We saw a lot of California Bay Laurel. If you use bay leaves in your cooking, this is one place they come from. The other alternative is a related species from the Mediterranean.
As we hiked back to our camp, the late afternoon sun illuminated the California wild rose plants that lined the trail in some areas. The plants looked almost like dead sticks but they had just started to grow their spring foliage. (No flowers yet.) In the late afternoon light, they were gorgeous.
Close-up, edited for me by Eddie C
The next morning, before we left, I walked around near camp and took a few photos of the deergrass by the stream:
Deergrass is a cool plant. The Kumeyaay use the flower stalks (with the seeds removed) in their baskets. When deergrass gets wet, it expands, making the baskets watertight.

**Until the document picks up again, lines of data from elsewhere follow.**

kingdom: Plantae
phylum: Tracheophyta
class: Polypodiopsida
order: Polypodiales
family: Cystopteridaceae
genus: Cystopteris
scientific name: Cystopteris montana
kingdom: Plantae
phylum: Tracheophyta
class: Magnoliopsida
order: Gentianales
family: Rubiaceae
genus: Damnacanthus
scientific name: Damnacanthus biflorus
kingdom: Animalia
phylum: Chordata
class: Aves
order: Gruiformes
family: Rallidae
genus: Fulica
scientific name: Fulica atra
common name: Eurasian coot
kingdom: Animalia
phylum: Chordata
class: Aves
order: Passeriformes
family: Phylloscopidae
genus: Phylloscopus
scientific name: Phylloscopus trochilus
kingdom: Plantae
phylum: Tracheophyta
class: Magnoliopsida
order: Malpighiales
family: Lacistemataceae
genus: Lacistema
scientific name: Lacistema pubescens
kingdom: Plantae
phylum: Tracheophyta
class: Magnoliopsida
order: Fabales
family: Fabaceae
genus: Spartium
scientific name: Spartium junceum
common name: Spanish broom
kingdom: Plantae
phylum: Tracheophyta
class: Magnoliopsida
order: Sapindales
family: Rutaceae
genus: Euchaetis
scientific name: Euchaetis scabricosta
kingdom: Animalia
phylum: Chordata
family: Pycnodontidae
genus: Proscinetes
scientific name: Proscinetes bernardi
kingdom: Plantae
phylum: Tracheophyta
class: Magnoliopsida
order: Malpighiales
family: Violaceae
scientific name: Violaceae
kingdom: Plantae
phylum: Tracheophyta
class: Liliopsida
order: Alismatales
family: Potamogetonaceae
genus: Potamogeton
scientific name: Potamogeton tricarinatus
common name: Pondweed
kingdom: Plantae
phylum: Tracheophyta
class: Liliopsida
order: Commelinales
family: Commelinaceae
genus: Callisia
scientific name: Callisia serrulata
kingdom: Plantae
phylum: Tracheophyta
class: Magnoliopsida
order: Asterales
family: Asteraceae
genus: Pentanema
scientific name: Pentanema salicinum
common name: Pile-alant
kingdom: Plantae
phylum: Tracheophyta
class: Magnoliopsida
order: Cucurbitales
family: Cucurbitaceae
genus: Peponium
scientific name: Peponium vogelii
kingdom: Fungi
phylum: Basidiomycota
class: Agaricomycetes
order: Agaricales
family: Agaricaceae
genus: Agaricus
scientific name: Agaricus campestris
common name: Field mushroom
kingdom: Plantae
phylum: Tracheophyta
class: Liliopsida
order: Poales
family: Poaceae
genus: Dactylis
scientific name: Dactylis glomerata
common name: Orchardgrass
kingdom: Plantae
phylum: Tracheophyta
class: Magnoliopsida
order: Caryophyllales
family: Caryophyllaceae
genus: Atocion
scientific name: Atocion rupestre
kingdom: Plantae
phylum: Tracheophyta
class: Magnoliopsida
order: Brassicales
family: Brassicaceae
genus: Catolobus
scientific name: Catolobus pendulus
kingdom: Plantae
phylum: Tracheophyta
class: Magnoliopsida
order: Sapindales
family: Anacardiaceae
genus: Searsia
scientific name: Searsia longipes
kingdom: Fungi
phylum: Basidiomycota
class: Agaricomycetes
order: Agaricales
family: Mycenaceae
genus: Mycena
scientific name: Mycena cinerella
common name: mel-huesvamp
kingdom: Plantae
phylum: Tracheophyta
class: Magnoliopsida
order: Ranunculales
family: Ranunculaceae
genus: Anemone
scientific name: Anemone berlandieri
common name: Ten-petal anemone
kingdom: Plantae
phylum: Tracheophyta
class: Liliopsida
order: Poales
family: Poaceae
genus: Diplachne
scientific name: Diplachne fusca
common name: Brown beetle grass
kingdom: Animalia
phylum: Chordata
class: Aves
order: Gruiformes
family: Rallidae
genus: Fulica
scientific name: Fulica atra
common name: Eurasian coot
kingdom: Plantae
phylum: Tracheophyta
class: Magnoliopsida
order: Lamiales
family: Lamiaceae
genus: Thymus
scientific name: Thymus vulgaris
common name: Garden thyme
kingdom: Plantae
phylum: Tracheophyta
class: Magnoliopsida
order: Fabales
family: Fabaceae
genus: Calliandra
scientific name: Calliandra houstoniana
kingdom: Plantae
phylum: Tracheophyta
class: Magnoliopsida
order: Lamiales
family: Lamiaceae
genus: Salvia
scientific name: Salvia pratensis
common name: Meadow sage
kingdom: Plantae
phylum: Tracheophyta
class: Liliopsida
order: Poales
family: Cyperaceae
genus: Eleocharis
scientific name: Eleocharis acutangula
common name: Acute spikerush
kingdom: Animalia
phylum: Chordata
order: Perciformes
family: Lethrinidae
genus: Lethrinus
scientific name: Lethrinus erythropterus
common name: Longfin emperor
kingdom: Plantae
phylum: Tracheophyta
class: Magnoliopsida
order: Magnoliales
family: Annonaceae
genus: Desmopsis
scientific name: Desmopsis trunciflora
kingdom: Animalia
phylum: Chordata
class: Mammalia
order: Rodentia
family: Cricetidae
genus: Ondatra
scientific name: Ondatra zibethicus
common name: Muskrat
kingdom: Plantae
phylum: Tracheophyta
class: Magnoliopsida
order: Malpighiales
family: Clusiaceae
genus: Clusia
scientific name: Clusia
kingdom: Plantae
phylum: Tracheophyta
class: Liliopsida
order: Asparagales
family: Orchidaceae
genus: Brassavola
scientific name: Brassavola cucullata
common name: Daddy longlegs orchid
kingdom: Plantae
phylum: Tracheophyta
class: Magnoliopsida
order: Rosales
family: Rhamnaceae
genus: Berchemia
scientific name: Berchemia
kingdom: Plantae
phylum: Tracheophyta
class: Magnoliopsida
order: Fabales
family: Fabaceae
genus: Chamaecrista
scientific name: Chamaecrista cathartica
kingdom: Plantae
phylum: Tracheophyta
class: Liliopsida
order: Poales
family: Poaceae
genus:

I also found quite a bit of mugwort. This is Artemisia douglasiana, as opposed to Artemisia vulgaris, the common form of mugwort sold in herb stores. It's said to stimulate vivid dreams, and it's medicinal for some purposes, although I've heard recommendations that you should not eat it. You are supposed to be able to get the vivid dream effect just by smelling it. My favorite use for mugwort is rubbing it on my skin to wipe off the oils of poison oak. The two plants often grow in the same places.
And, near the water, the willows were in bloom. Here are flowers from a female.
Another member of our group found Indian grinding stones (morteros) a few feet from here. They would have used the willows for building houses, making granary baskets, and making medicine. With the roses, strawberries, acorns, and more, this area would have been a fantastic home for the Kumeyaay.
Wild flower season has not started in earnest yet, but it's starting. I'm hiking this trail again in a month, and by then the flowers will be absolutely glorious. There might even be strawberries by then. (That is, there will be berries growing - the question is whether they will all have been eaten.)